Lipp, Mitglied der Arbeitsgruppe Onkologie des Ausschusses klinische Pharmazie, benennt Zahlen einer Studie aus dem Jahr 2000, die das Fachmagazin Cancer veröffentlichte: Danach nahmen bereits vor neun Jahren 37 Prozent der Patienten mit Prostatakarzinom bei gleichzeitiger Strahlentherapie CAM-Produkte ein. Dies waren v.a. Sojaproteine, Vitamin E, Selen, das Carotinoid Lycopin und pflanzliche Teedrogen. Die behandelnden Ärzte wussten über die Einnahme allerdings nur bei vier Prozent der Patienten bescheid. Die Einnahme von CAM-Produkten dürfte bei diesen und anderen Krebspatienten bis zum heutigen Tage weiterhin gestiegen sein.
…macht ihn durchaus heiß
Immer wieder von Bedeutung sind chemische Verunreinigungen von phytotherapeutischen Produkten mit pharmakologisch wirksamen Stoffen, die zum Teil schwerste Nebenwirkungen nach sich ziehen können. Ein Beispiel aus der Vergangenheit ist die Verunreinigung von PC-SPES (PC = Prostata Cancer; spes = Hoffnung) mit dem Antikoagulans Warfarin, dem chemischen Östrogen Diethylstilbetrol, dem Antirheumatikum Indometacin und dem Benzodiazepin Alprazolam.

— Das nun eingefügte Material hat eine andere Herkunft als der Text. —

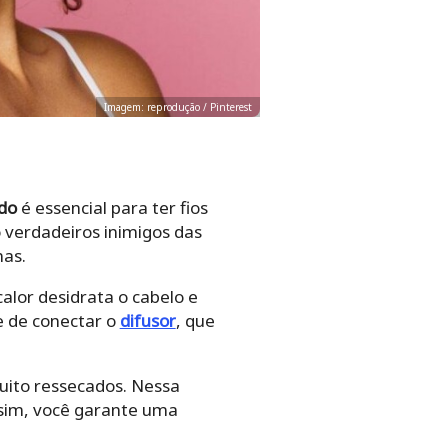
Imagem: reprodução / Pinterest
do
é essencial para ter fios
o verdadeiros inimigos das
mas.
alor desidrata o cabelo e
e de conectar o
difusor
, que
muito ressecados. Nessa
Assim, você garante uma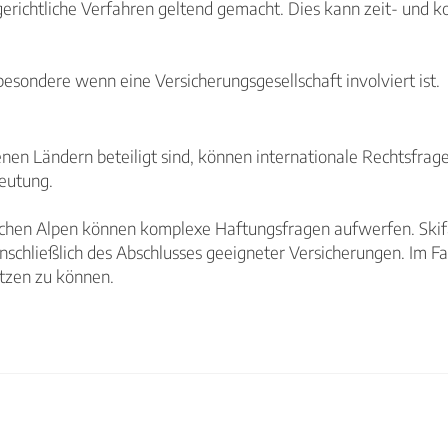
richtliche Verfahren geltend gemacht. Dies kann zeit- und ko
sbesondere wenn eine Versicherungsgesellschaft involviert ist.
enen Ländern beteiligt sind, können internationale Rechtsf
deutung.
schen Alpen können komplexe Haftungsfragen aufwerfen. Skifah
hließlich des Abschlusses geeigneter Versicherungen. Im Falle
tzen zu können.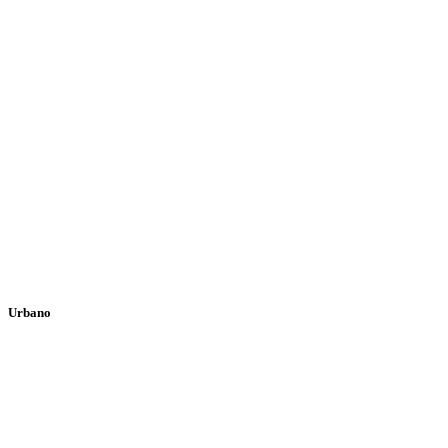
Urbano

Weiteres Beispiel ist die Einnahme von Phytoöstrogenen etwa auf Sojabasis bei Frauen mit Wechseljahrs-Beschwerden. Diese sind nicht immer unbedenklich und können je nach Einnahme in der Prä- oder Postmenopause sogar zu erhöhtem Risiko für Tumoren führen. In Vitro-Studien ergaben, das Phytoöstrogene die antiöstrogene Wirkung des Tamoxifens teilweise aufheben bzw. das Wachstum hormonsensitiver Tumorzellen stimulieren.

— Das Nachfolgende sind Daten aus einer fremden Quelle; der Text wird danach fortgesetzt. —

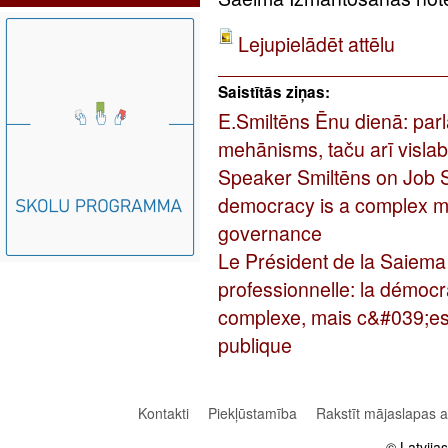
Lejupielādēt attēlu
Saistītās ziņas:
E.Smiltēns Ēnu dienā: parl
mehānisms, taču arī visla
Speaker Smiltēns on Job 
democracy is a complex me
governance
Le Président de la Saiema
professionnelle: la démoc
complexe, mais c&#039;est
publique
Kontakti
Piekļūstamība
Rakstīt mājaslapas 
© Latvija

Wechselwirkungen mit konventionellen Therapeutika sind etwa auch für Johanniskraut bekannt. Es hat potenzielle Cytochrom P 450 3A4-iduzierende Eigenschaften und soll deshalb bei gleichzeitiger Chemotherapie nicht angewendet werden. Daneben ist bei den Antioxidantien, darunter Vitamin A, C und E, Vorsicht geboten. Ihre Schutzwirkung vor Krebs ist nicht belegt. Bei gleichzeitiger Chemo- oder Strahlentherapie ist die über empfohlene Dosen hinausgehende Einnahme von Antioxidantien zu vermeiden, so Lipp. Allerdings gibt es noch mehr mögliche Interaktionen zwischen konventionellen Therapien und CAM-Methoden.
Onkologische Komplementärmedizin – nicht ohne EBM
Um die möglichen Gefährdungen durch CAM-Produkte weiß auch Professor Karsten Münstedt, stellvertretender Direktor und leitender Oberarzt der Frauenklinik des Universitätsklinikums Gießen und Marburg. Neben Blutungs- und Infektionsrisiken sowie substanzspezifischen Risiken sind die möglichen Interaktionen zwischen CAM-Produkten und konventionellen Therapien bedeutsam. Aufgrund der verschiedenen Wirkstoffe von CAM-Produkten, unterschiedlichen Hormontherapien, Zytostatika und Antikörpern in der Onkologie sind Interaktionen sogar wahrscheinlich, heißt es in einer Veröffentlichung von Münstedt bei der Deutschen Krebsgesellschaft. Dies gilt insbesondere für die Dauerbehandlung. Für Patienten schrieb er einen Patientenratgeber, in dem er alternative Therapien medizinisch bewertet.
Es gibt wenige komplementäre Therapieverfahren, die ihre Wirksamkeit bereits in Studien unter Beweis gestellt haben. Dies gilt z. B. für die Akupunktur etwa bei Schmerzen von Tumorpatienten und Erbrechen durch die Chemotherapie. „Nach wie vor sind CAM-Produkte kein integraler Bestandteil der konventionellen Therapie, wenn der klinische Beweis für die Wirksamkeit und Verträglichkeit fehlt“, meint auch der Krebsinformationsdienst (KID) des Deutschen Krebsforschungszentrums, weshalb entsprechende Verfahren in Leitlinien weitgehend unbeachtet bleiben. Um negative Auswirkungen komplementärer Therapien zu vermeiden, aber möglicherweise auch um deren Potential zu nutzen, sind umfangreiche Kenntnisse der konventionellen Onkologie und der komplementären Methoden unerlässlich, so Münstedt. Für wichtig hält er die weitere wissenschaftliche Auseinandersetzung mit dem Thema sowie Fortbildungsmöglichkeiten.